> _DATA UNDER STUDY_
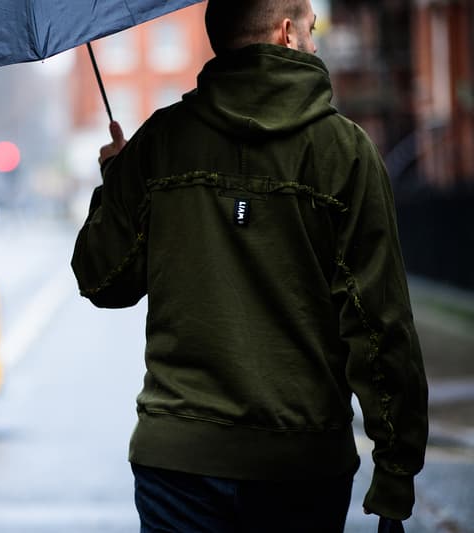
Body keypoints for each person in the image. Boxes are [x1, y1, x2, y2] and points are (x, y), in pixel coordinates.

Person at [70, 1, 428, 531]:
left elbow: (102, 278)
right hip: (301, 465)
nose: (315, 41)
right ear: (286, 34)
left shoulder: (161, 142)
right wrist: (396, 468)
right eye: (311, 29)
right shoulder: (345, 152)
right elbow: (379, 323)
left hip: (179, 464)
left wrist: (117, 183)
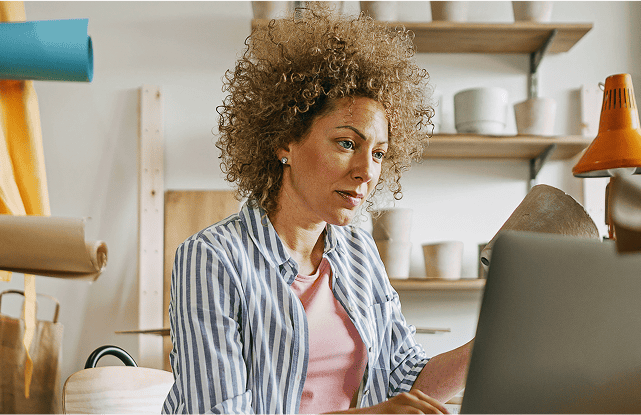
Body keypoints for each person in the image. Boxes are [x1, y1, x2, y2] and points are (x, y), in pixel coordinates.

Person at [162, 10, 472, 415]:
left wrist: (494, 339)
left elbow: (403, 380)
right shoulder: (212, 258)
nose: (366, 171)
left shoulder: (358, 252)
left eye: (378, 153)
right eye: (347, 143)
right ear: (285, 142)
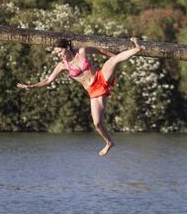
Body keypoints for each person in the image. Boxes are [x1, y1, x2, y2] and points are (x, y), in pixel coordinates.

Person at [17, 38, 145, 156]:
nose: (59, 55)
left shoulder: (82, 51)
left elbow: (100, 50)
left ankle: (137, 48)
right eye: (57, 53)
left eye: (60, 51)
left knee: (113, 61)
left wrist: (115, 57)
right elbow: (49, 79)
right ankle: (109, 143)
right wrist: (32, 86)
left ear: (67, 47)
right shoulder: (62, 65)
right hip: (93, 91)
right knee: (97, 123)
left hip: (100, 77)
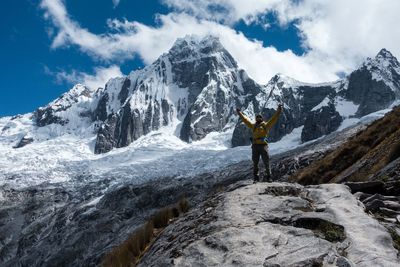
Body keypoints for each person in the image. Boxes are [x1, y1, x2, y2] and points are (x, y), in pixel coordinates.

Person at [236, 104, 283, 183]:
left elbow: (274, 118)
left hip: (263, 146)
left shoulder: (266, 125)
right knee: (255, 163)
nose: (258, 118)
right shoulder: (253, 126)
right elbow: (245, 120)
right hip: (255, 146)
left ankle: (269, 177)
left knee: (266, 162)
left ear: (262, 118)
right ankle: (256, 178)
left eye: (259, 117)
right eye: (257, 117)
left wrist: (279, 110)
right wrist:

> _ACTIVITY_
Everything from the line with "right elbow: (379, 323)" through the line with "right knee: (97, 123)" in the material above should be transcribed exactly, except the pictures.

> _TASK SOLUTION_
right elbow: (379, 323)
left hip: (179, 464)
left wrist: (117, 183)
Body keypoints for each person in the image. Boxes are [x1, y1, x2, y2] and points are (x, y), in pixel coordinates.

Person at [162, 10, 472, 415]:
left wrist: (494, 339)
left elbow: (403, 380)
right shoulder: (212, 258)
nose: (366, 171)
left shoulder: (358, 252)
left eye: (378, 153)
right eye: (347, 143)
right ear: (285, 142)
Body keypoints for each person in the image. Boxes are [x1, y1, x2, y2] and points are (x, y), in pixel coordinates.

Person at [17, 38, 145, 156]:
nose: (59, 55)
left shoulder: (82, 51)
left elbow: (100, 50)
left ankle: (137, 48)
right eye: (57, 53)
left eye: (60, 51)
left knee: (113, 61)
left wrist: (115, 57)
right elbow: (49, 79)
right ankle: (109, 143)
right wrist: (32, 86)
left ear: (67, 47)
right shoulder: (62, 65)
right hip: (93, 91)
right knee: (97, 123)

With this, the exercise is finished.